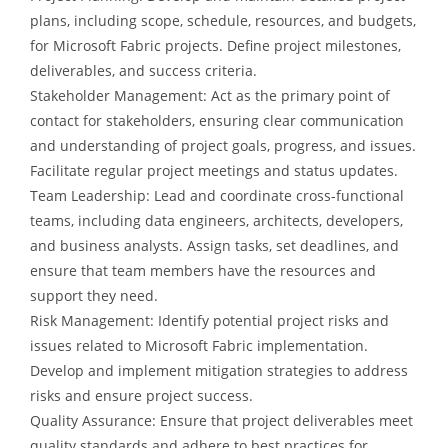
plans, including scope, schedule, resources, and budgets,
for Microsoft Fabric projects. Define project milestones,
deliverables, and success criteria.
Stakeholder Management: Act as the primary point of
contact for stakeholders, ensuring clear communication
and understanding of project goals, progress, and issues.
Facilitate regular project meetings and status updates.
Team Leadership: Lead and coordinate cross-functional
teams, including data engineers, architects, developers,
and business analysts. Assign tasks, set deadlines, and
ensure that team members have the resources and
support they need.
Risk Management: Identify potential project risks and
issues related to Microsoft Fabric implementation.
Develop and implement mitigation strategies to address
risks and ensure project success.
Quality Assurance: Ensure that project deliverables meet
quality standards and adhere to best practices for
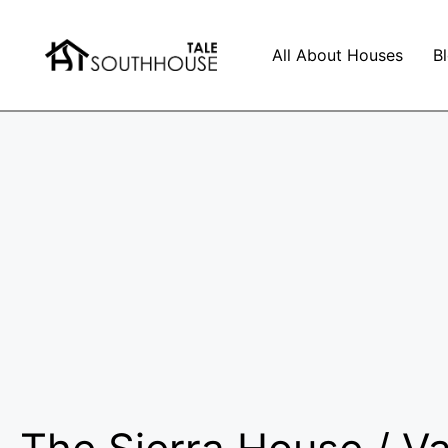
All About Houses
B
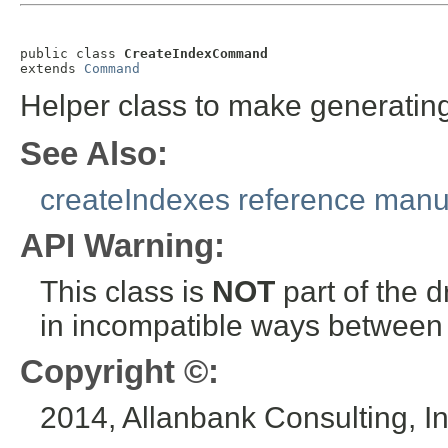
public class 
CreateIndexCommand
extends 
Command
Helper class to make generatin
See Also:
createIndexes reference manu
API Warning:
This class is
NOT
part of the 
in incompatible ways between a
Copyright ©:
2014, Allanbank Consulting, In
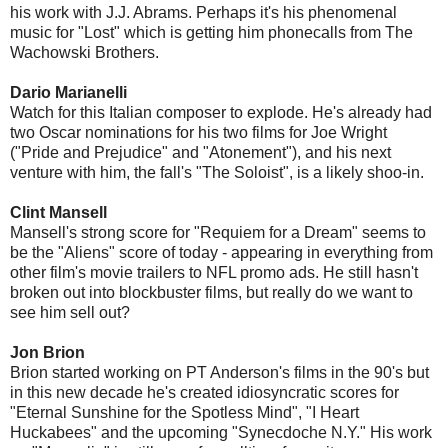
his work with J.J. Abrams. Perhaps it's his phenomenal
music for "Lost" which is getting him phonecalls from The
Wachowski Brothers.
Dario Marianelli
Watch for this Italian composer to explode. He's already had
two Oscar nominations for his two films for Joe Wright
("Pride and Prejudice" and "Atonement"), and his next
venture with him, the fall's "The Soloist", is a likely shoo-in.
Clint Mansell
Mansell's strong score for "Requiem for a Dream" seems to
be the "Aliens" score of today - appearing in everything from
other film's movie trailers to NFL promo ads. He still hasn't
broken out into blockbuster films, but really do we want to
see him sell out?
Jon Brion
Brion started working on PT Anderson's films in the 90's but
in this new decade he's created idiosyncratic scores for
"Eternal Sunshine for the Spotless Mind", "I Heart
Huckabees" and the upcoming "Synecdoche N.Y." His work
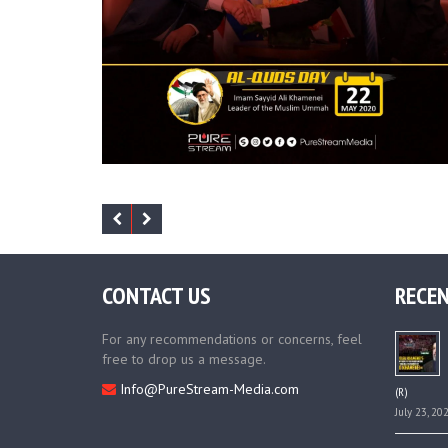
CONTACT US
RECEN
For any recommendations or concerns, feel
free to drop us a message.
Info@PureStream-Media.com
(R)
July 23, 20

*Exercise objective*
In your copy, restate the data above word for word but leave out any picture.

*Output*
plans, including scope, schedule, resources, and budgets,
for Microsoft Fabric projects. Define project milestones,
deliverables, and success criteria.
Stakeholder Management: Act as the primary point of
contact for stakeholders, ensuring clear communication
and understanding of project goals, progress, and issues.
Facilitate regular project meetings and status updates.
Team Leadership: Lead and coordinate cross-functional
teams, including data engineers, architects, developers,
and business analysts. Assign tasks, set deadlines, and
ensure that team members have the resources and
support they need.
Risk Management: Identify potential project risks and
issues related to Microsoft Fabric implementation.
Develop and implement mitigation strategies to address
risks and ensure project success.
Quality Assurance: Ensure that project deliverables meet
quality standards and adhere to best practices for
All About Houses
B
public class 
CreateIndexCommand
extends 
Command
Helper class to make generatin
See Also:
createIndexes reference manu
API Warning:
This class is
NOT
part of the 
in incompatible ways between a
Copyright ©:
2014, Allanbank Consulting, In
his work with J.J. Abrams. Perhaps it's his phenomenal
music for "Lost" which is getting him phonecalls from The
Wachowski Brothers.
Dario Marianelli
Watch for this Italian composer to explode. He's already had
two Oscar nominations for his two films for Joe Wright
("Pride and Prejudice" and "Atonement"), and his next
venture with him, the fall's "The Soloist", is a likely shoo-in.
Clint Mansell
Mansell's strong score for "Requiem for a Dream" seems to
be the "Aliens" score of today - appearing in everything from
other film's movie trailers to NFL promo ads. He still hasn't
broken out into blockbuster films, but really do we want to
see him sell out?
Jon Brion
Brion started working on PT Anderson's films in the 90's but
in this new decade he's created idiosyncratic scores for
"Eternal Sunshine for the Spotless Mind", "I Heart
Huckabees" and the upcoming "Synecdoche N.Y." His work
CONTACT US
RECEN
For any recommendations or concerns, feel
free to drop us a message.
Info@PureStream-Media.com
(R)
July 23, 20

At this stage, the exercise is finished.